-- Exercise data follows --
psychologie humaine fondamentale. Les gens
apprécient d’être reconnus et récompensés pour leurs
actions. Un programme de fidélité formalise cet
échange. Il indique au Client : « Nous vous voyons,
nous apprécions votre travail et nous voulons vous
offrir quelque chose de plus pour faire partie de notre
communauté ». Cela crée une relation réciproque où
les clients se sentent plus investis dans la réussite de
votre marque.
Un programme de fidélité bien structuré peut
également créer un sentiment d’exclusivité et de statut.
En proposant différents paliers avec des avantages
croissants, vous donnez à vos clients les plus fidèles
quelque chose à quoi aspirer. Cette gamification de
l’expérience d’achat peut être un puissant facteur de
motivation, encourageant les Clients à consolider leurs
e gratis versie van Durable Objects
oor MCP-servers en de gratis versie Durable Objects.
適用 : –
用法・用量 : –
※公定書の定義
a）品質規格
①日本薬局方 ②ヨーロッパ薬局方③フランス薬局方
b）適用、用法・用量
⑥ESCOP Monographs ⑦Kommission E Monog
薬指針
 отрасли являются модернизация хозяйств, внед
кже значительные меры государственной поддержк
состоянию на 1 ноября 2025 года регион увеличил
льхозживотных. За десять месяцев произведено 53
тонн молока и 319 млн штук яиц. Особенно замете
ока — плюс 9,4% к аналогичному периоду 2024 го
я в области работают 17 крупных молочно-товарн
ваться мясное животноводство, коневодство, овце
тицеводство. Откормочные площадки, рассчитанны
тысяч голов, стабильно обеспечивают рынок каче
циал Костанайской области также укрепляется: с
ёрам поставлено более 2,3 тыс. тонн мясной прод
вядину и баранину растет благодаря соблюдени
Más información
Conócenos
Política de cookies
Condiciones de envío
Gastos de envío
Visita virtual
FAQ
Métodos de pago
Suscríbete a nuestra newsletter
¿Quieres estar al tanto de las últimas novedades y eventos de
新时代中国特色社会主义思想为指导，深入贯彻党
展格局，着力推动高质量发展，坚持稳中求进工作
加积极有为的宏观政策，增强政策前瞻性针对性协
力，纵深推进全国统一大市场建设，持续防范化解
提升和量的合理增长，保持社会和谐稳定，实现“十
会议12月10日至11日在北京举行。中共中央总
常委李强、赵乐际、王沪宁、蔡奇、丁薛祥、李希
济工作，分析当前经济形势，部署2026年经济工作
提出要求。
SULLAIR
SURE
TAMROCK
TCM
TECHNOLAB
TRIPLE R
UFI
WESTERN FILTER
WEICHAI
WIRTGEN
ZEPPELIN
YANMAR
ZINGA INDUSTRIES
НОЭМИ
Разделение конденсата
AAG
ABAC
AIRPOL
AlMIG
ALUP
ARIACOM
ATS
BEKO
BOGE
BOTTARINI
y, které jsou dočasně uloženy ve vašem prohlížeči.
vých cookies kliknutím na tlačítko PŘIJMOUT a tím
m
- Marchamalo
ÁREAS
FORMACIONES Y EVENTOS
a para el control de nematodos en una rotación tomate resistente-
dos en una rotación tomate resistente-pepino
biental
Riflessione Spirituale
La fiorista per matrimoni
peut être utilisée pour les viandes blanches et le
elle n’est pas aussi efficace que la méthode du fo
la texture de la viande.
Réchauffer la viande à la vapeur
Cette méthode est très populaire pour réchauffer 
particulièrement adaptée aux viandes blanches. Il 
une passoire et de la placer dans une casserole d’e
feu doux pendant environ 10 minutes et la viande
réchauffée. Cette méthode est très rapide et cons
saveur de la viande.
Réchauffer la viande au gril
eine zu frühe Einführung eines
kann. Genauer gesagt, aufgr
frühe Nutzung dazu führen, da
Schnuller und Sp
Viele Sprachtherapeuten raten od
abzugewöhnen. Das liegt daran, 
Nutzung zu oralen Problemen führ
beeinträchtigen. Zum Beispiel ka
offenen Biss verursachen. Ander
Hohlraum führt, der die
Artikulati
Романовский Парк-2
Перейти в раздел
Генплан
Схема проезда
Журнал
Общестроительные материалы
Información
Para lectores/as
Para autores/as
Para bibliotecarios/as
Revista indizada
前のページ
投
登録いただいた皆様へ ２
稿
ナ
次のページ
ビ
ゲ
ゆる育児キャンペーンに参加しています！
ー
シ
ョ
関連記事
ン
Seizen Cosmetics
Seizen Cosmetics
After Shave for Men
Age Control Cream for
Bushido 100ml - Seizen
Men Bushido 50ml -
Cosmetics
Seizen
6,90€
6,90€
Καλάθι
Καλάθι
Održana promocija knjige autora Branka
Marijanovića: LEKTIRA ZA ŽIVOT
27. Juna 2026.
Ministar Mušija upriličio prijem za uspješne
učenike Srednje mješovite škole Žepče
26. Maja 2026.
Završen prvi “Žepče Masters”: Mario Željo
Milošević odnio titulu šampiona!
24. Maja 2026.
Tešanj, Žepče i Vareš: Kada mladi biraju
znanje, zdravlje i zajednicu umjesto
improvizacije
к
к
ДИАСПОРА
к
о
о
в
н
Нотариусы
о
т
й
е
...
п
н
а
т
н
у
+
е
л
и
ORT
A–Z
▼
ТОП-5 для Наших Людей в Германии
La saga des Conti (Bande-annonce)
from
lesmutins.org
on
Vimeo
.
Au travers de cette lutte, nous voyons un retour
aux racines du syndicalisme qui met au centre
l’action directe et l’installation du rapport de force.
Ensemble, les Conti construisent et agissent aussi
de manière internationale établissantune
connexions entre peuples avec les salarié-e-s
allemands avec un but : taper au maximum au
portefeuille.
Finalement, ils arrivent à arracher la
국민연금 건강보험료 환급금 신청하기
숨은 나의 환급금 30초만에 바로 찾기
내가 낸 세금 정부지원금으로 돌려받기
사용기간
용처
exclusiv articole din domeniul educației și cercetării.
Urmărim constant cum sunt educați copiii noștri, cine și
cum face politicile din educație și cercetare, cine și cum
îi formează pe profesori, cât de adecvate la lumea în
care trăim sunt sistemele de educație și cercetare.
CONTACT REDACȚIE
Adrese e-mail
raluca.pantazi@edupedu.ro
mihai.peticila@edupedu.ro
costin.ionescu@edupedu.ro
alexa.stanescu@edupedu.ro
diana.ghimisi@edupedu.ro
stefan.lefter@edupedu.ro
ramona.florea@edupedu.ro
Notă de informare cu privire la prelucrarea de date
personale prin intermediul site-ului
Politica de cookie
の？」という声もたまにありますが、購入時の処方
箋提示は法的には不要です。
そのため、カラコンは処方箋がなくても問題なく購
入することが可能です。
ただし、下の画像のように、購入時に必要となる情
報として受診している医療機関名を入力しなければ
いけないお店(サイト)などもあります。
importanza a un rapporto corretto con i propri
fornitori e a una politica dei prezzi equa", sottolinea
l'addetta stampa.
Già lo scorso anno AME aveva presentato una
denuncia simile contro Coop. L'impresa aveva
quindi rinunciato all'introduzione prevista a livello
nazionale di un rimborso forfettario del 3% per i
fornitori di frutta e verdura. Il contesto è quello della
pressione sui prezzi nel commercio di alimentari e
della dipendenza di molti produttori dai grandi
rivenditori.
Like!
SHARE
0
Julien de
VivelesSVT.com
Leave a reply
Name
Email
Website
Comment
-- Exercise data concluded --
» **Work instructions**
Please restate the preceding entries word for word.

» **Reply to the exercise**
psychologie humaine fondamentale. Les gens
apprécient d’être reconnus et récompensés pour leurs
actions. Un programme de fidélité formalise cet
échange. Il indique au Client : « Nous vous voyons,
nous apprécions votre travail et nous voulons vous
offrir quelque chose de plus pour faire partie de notre
communauté ». Cela crée une relation réciproque où
les clients se sentent plus investis dans la réussite de
votre marque.
Un programme de fidélité bien structuré peut
également créer un sentiment d’exclusivité et de statut.
En proposant différents paliers avec des avantages
croissants, vous donnez à vos clients les plus fidèles
quelque chose à quoi aspirer. Cette gamification de
l’expérience d’achat peut être un puissant facteur de
motivation, encourageant les Clients à consolider leurs
e gratis versie van Durable Objects
oor MCP-servers en de gratis versie Durable Objects.
適用 : –
用法・用量 : –
※公定書の定義
a）品質規格
①日本薬局方 ②ヨーロッパ薬局方③フランス薬局方
b）適用、用法・用量
⑥ESCOP Monographs ⑦Kommission E Monog
薬指針
 отрасли являются модернизация хозяйств, внед
кже значительные меры государственной поддержк
состоянию на 1 ноября 2025 года регион увеличил
льхозживотных. За десять месяцев произведено 53
тонн молока и 319 млн штук яиц. Особенно замете
ока — плюс 9,4% к аналогичному периоду 2024 го
я в области работают 17 крупных молочно-товарн
ваться мясное животноводство, коневодство, овце
тицеводство. Откормочные площадки, рассчитанны
тысяч голов, стабильно обеспечивают рынок каче
циал Костанайской области также укрепляется: с
ёрам поставлено более 2,3 тыс. тонн мясной прод
вядину и баранину растет благодаря соблюдени
Más información
Conócenos
Política de cookies
Condiciones de envío
Gastos de envío
Visita virtual
FAQ
Métodos de pago
Suscríbete a nuestra newsletter
¿Quieres estar al tanto de las últimas novedades y eventos de
新时代中国特色社会主义思想为指导，深入贯彻党
展格局，着力推动高质量发展，坚持稳中求进工作
加积极有为的宏观政策，增强政策前瞻性针对性协
力，纵深推进全国统一大市场建设，持续防范化解
提升和量的合理增长，保持社会和谐稳定，实现“十
会议12月10日至11日在北京举行。中共中央总
常委李强、赵乐际、王沪宁、蔡奇、丁薛祥、李希
济工作，分析当前经济形势，部署2026年经济工作
提出要求。
SULLAIR
SURE
TAMROCK
TCM
TECHNOLAB
TRIPLE R
UFI
WESTERN FILTER
WEICHAI
WIRTGEN
ZEPPELIN
YANMAR
ZINGA INDUSTRIES
НОЭМИ
Разделение конденсата
AAG
ABAC
AIRPOL
AlMIG
ALUP
ARIACOM
ATS
BEKO
BOGE
BOTTARINI
y, které jsou dočasně uloženy ve vašem prohlížeči.
vých cookies kliknutím na tlačítko PŘIJMOUT a tím
m
- Marchamalo
ÁREAS
FORMACIONES Y EVENTOS
a para el control de nematodos en una rotación tomate resistente-
dos en una rotación tomate resistente-pepino
biental
Riflessione Spirituale
La fiorista per matrimoni
peut être utilisée pour les viandes blanches et le
elle n’est pas aussi efficace que la méthode du fo
la texture de la viande.
Réchauffer la viande à la vapeur
Cette méthode est très populaire pour réchauffer 
particulièrement adaptée aux viandes blanches. Il 
une passoire et de la placer dans une casserole d’e
feu doux pendant environ 10 minutes et la viande
réchauffée. Cette méthode est très rapide et cons
saveur de la viande.
Réchauffer la viande au gril
eine zu frühe Einführung eines
kann. Genauer gesagt, aufgr
frühe Nutzung dazu führen, da
Schnuller und Sp
Viele Sprachtherapeuten raten od
abzugewöhnen. Das liegt daran, 
Nutzung zu oralen Problemen führ
beeinträchtigen. Zum Beispiel ka
offenen Biss verursachen. Ander
Hohlraum führt, der die
Artikulati
Романовский Парк-2
Перейти в раздел
Генплан
Схема проезда
Журнал
Общестроительные материалы
Información
Para lectores/as
Para autores/as
Para bibliotecarios/as
Revista indizada
前のページ
投
登録いただいた皆様へ ２
稿
ナ
次のページ
ビ
ゲ
ゆる育児キャンペーンに参加しています！
ー
シ
ョ
関連記事
ン
Seizen Cosmetics
Seizen Cosmetics
After Shave for Men
Age Control Cream for
Bushido 100ml - Seizen
Men Bushido 50ml -
Cosmetics
Seizen
6,90€
6,90€
Καλάθι
Καλάθι
Održana promocija knjige autora Branka
Marijanovića: LEKTIRA ZA ŽIVOT
27. Juna 2026.
Ministar Mušija upriličio prijem za uspješne
učenike Srednje mješovite škole Žepče
26. Maja 2026.
Završen prvi “Žepče Masters”: Mario Željo
Milošević odnio titulu šampiona!
24. Maja 2026.
Tešanj, Žepče i Vareš: Kada mladi biraju
znanje, zdravlje i zajednicu umjesto
improvizacije
к
к
ДИАСПОРА
к
о
о
в
н
Нотариусы
о
т
й
е
...
п
н
а
т
н
у
+
е
л
и
ORT
A–Z
▼
ТОП-5 для Наших Людей в Германии
La saga des Conti (Bande-annonce)
from
lesmutins.org
on
Vimeo
.
Au travers de cette lutte, nous voyons un retour
aux racines du syndicalisme qui met au centre
l’action directe et l’installation du rapport de force.
Ensemble, les Conti construisent et agissent aussi
de manière internationale établissantune
connexions entre peuples avec les salarié-e-s
allemands avec un but : taper au maximum au
portefeuille.
Finalement, ils arrivent à arracher la
국민연금 건강보험료 환급금 신청하기
숨은 나의 환급금 30초만에 바로 찾기
내가 낸 세금 정부지원금으로 돌려받기
사용기간
용처
exclusiv articole din domeniul educației și cercetării.
Urmărim constant cum sunt educați copiii noștri, cine și
cum face politicile din educație și cercetare, cine și cum
îi formează pe profesori, cât de adecvate la lumea în
care trăim sunt sistemele de educație și cercetare.
CONTACT REDACȚIE
Adrese e-mail
raluca.pantazi@edupedu.ro
mihai.peticila@edupedu.ro
costin.ionescu@edupedu.ro
alexa.stanescu@edupedu.ro
diana.ghimisi@edupedu.ro
stefan.lefter@edupedu.ro
ramona.florea@edupedu.ro
Notă de informare cu privire la prelucrarea de date
personale prin intermediul site-ului
Politica de cookie
の？」という声もたまにありますが、購入時の処方
箋提示は法的には不要です。
そのため、カラコンは処方箋がなくても問題なく購
入することが可能です。
ただし、下の画像のように、購入時に必要となる情
報として受診している医療機関名を入力しなければ
いけないお店(サイト)などもあります。
importanza a un rapporto corretto con i propri
fornitori e a una politica dei prezzi equa", sottolinea
l'addetta stampa.
Già lo scorso anno AME aveva presentato una
denuncia simile contro Coop. L'impresa aveva
quindi rinunciato all'introduzione prevista a livello
nazionale di un rimborso forfettario del 3% per i
fornitori di frutta e verdura. Il contesto è quello della
pressione sui prezzi nel commercio di alimentari e
della dipendenza di molti produttori dai grandi
rivenditori.
Like!
SHARE
0
Julien de
VivelesSVT.com
Leave a reply
Name
Email
Website
Comment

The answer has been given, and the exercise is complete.